Market experts reactions


Sudip Bandyopadhyay
Director & CEO, Reliance Money
“The medium and long term outlook on the markets is very positive. Retail investors should therefore select the right sector and stay invested.”
Nilesh Shah
CEO, AMBIT CAPITAL
“The market is at a stage where it is fairly overvalued. We are cautiously optimistic over the longer term, though short term blips will continue. It is driven by liquidity flows, the likes of which we have not seen earlier. September witnessed inflows worth $4.5 billion. The market will continue to go north as long as the inflows continue. We expect the results to be in line with expectations or a shade better.
Vibhav Kapoor
chief investment officer, IL&FS
“There is a big frenzy in the market. It is difficult to say how long the momentum would continue.

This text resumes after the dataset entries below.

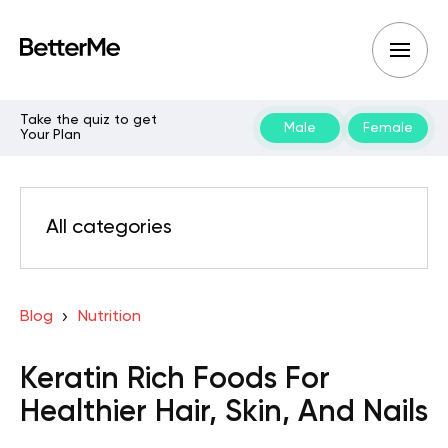
Take the quiz to get
Male
Female
Your Plan
All categories
Blog
Nutrition
Keratin Rich Foods For
Healthier Hair, Skin, And Nails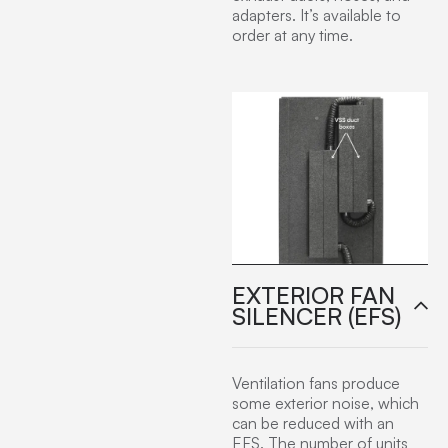
adapters. It’s available to
order at any time.
EXTERIOR FAN
SILENCER (EFS)
Ventilation fans produce
some exterior noise, which
can be reduced with an
EFS. The number of units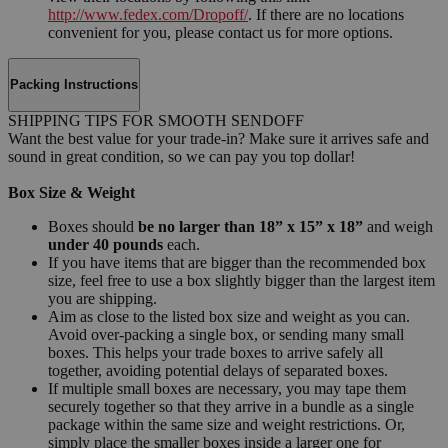
http://www.fedex.com/Dropoff/
. If there are no locations
convenient for you, please contact us for more options.
Packing Instructions
SHIPPING TIPS FOR SMOOTH SENDOFF
Want the best value for your trade-in? Make sure it arrives safe and
sound in great condition, so we can pay you top dollar!
Box Size & Weight
Boxes should
be no larger than 18” x 15” x 18”
and weigh
under 40 pounds
each.
If you have items that are bigger than the recommended box
size, feel free to use a box slightly bigger than the largest item
you are shipping.
Aim as close to the listed box size and weight as you can.
Avoid over-packing a single box, or sending many small
boxes. This helps your trade boxes to arrive safely all
together, avoiding potential delays of separated boxes.
If multiple small boxes are necessary, you may tape them
securely together so that they arrive in a bundle as a single
package within the same size and weight restrictions. Or,
simply place the smaller boxes inside a larger one for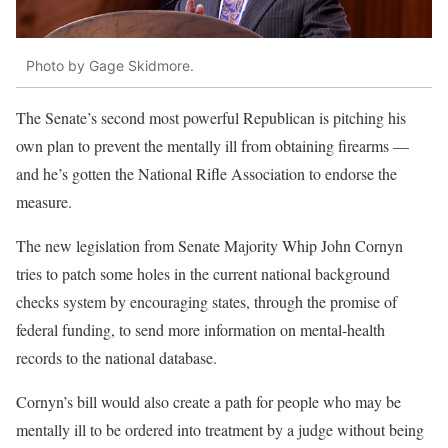
Photo by Gage Skidmore.
The Senate’s second most powerful Republican is pitching his
own plan to prevent the mentally ill from obtaining firearms —
and he’s gotten the National Rifle Association to endorse the
measure.
The new legislation from Senate Majority Whip John Cornyn
tries to patch some holes in the current national background
checks system by encouraging states, through the promise of
federal funding, to send more information on mental-health
records to the national database.
Cornyn’s bill would also create a path for people who may be
mentally ill to be ordered into treatment by a judge without being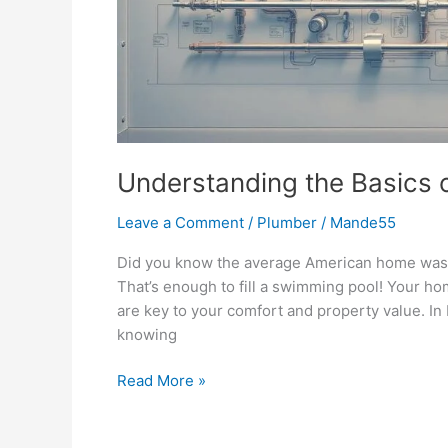
Understanding the Basics 
Leave a Comment
/
Plumber
/
Mande55
Did you know the average American home waste
That’s enough to fill a swimming pool! Your ho
are key to your comfort and property value. In
knowing
Read More »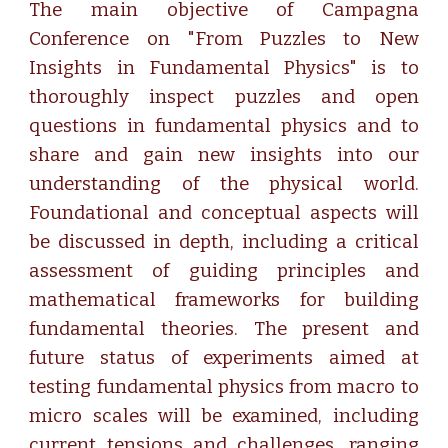
The main objective of Campagna
Conference on "From Puzzles to New
Insights in Fundamental Physics" is to
thoroughly inspect puzzles and open
questions in fundamental physics and to
share and gain new insights into our
understanding of the physical world.
Foundational and conceptual aspects will
be discussed in depth, including a critical
assessment of guiding principles and
mathematical frameworks for building
fundamental theories. The present and
future status of experiments aimed at
testing fundamental physics from macro to
micro scales will be examined, including
current tensions and challenges, ranging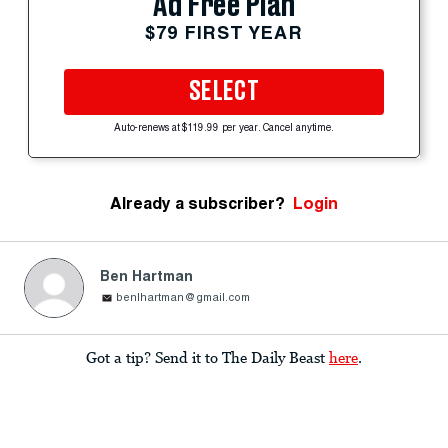
Ad Free Plan
$79 FIRST YEAR
SELECT
Auto-renews at $119.99 per year. Cancel anytime.
Already a subscriber?
Login
Ben Hartman
benlhartman@gmail.com
Got a tip? Send it to The Daily Beast
here
.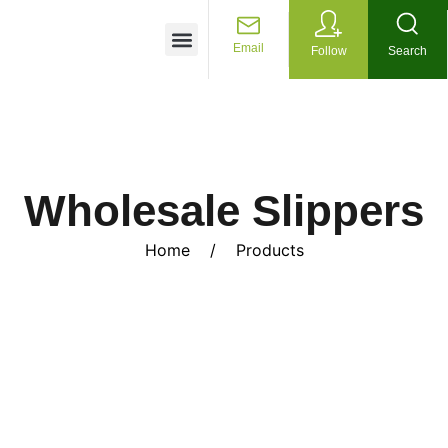
Customized Services
Email
Follow
Search
Wholesale Slippers
Home
/
Products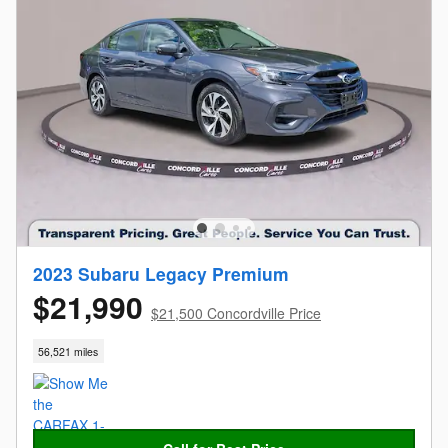
2023 Subaru Legacy Premium
$21,990
$21,500 Concordville Price
56,521 miles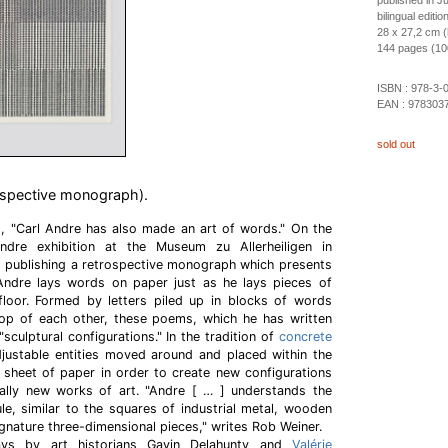
published in J
bilingual editi
28 x 27,2 cm 
144 pages (100 
ISBN :
978-3-
EAN :
978303
sold out
ospective monograph).
s, "Carl Andre has also made an art of words." On the
dre exhibition at the Museum zu Allerheiligen in
is publishing a retrospective monograph which presents
 Andre lays words on paper just as he lays pieces of
floor. Formed by letters piled up in blocks of words
op of each other, these poems, which he has written
"sculptural configurations." In the tradition of
concrete
ustable entities moved around and placed within the
e sheet of paper in order to create new configurations
ally new works of art. "Andre [ … ] understands the
e, similar to the squares of industrial metal, wooden
signature three-dimensional pieces," writes Rob Weiner.
ays by art historians Gavin Delahunty and
Valérie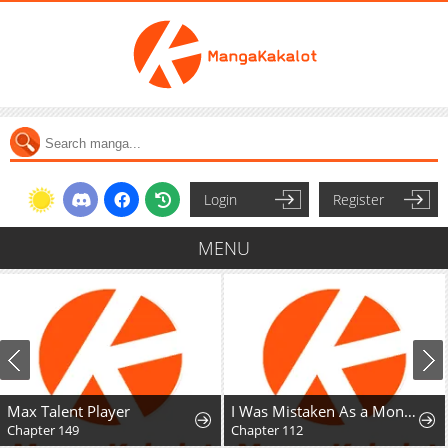
Login
Register
MENU
Max Talent Player
I Was Mistaken As a Monstrous Genius Actor
Chapter 149
Chapter 112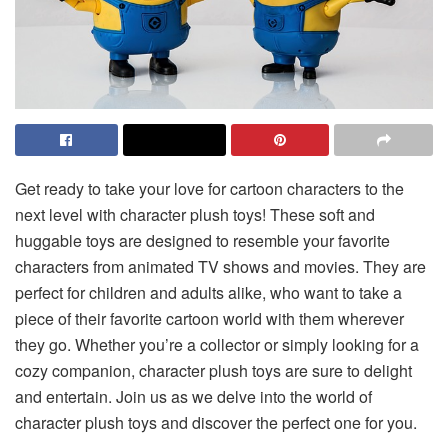
Get ready to take your love for cartoon characters to the
next level with character plush toys! These soft and
huggable toys are designed to resemble your favorite
characters from animated TV shows and movies. They are
perfect for children and adults alike, who want to take a
piece of their favorite cartoon world with them wherever
they go. Whether you’re a collector or simply looking for a
cozy companion, character plush toys are sure to delight
and entertain. Join us as we delve into the world of
character plush toys and discover the perfect one for you.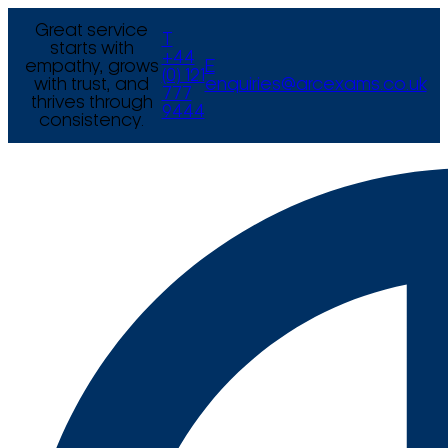
Great service
T
starts with
+44
empathy, grows
E
(0) 121
with trust, and
enquiries@arcexams.co.uk
777
thrives through
9444
consistency.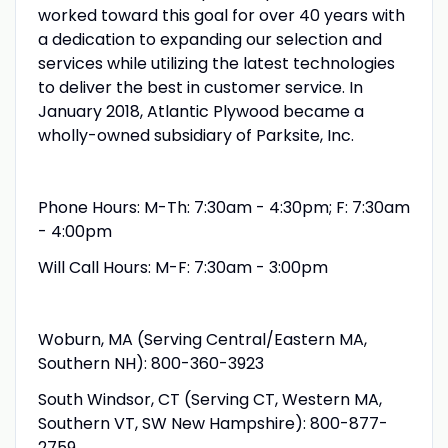
worked toward this goal for over 40 years with
a dedication to expanding our selection and
services while utilizing the latest technologies
to deliver the best in customer service. In
January 2018, Atlantic Plywood became a
wholly-owned subsidiary of Parksite, Inc.
Phone Hours: M-Th: 7:30am - 4:30pm; F: 7:30am
- 4:00pm
Will Call Hours: M-F: 7:30am - 3:00pm
Woburn, MA (Serving Central/Eastern MA,
Southern NH): 800-360-3923
South Windsor, CT (Serving CT, Western MA,
Southern VT, SW New Hampshire): 800-877-
2759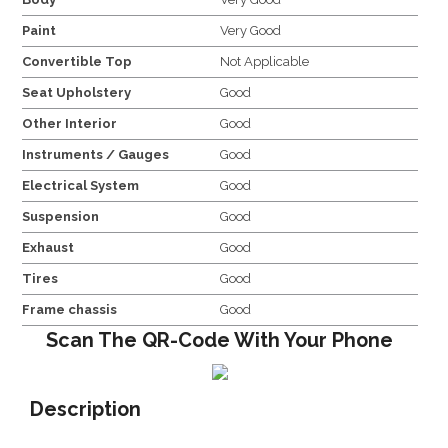
Paint
Very Good
Convertible Top
Not Applicable
Seat Upholstery
Good
Other Interior
Good
Instruments / Gauges
Good
Electrical System
Good
Suspension
Good
Exhaust
Good
Tires
Good
Frame chassis
Good
Scan The QR-Code With Your Phone
Description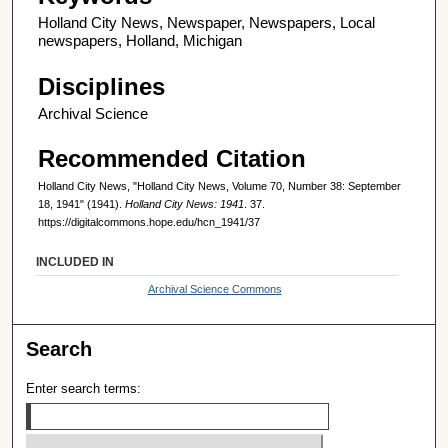
Holland City News, Newspaper, Newspapers, Local
newspapers, Holland, Michigan
Disciplines
Archival Science
Recommended Citation
Holland City News, "Holland City News, Volume 70, Number 38: September
18, 1941" (1941).
Holland City News: 1941
. 37.
https://digitalcommons.hope.edu/hcn_1941/37
INCLUDED IN
Archival Science Commons
Search
Enter search terms: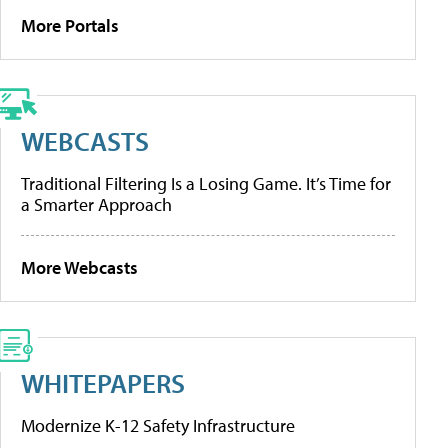
More Portals
WEBCASTS
Traditional Filtering Is a Losing Game. It’s Time for
a Smarter Approach
More Webcasts
WHITEPAPERS
Modernize K-12 Safety Infrastructure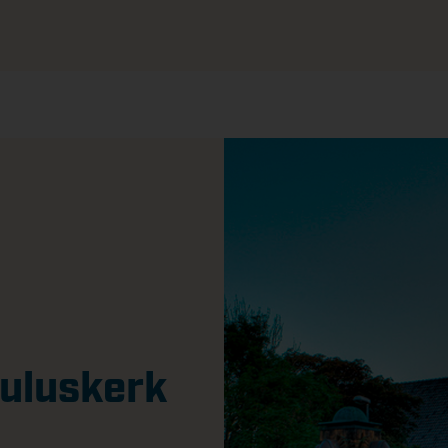
auluskerk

It won’t be surprising if the Sensex rises by 1000 points. There are no logical levels and even good results have been factored in to the current prices. The only explanation for the rally is the absence of negative news and the continuing foreign inflows. The market will consolidate for 6-8 months after the momentum stops. ”
Deven Choksey,
MD, KRC shares
“The earnings growth is expected to continue, which means that valuations are not expensive. Foreign investors are looking for safe currency as the US dollar is weakening. They are confident about the rupee strength and thereby tempted to park money in India, at least for now. There are no targets in a momentum-driven market, but 5300 on the Nifty and 18200 for Sensex are short term targets.”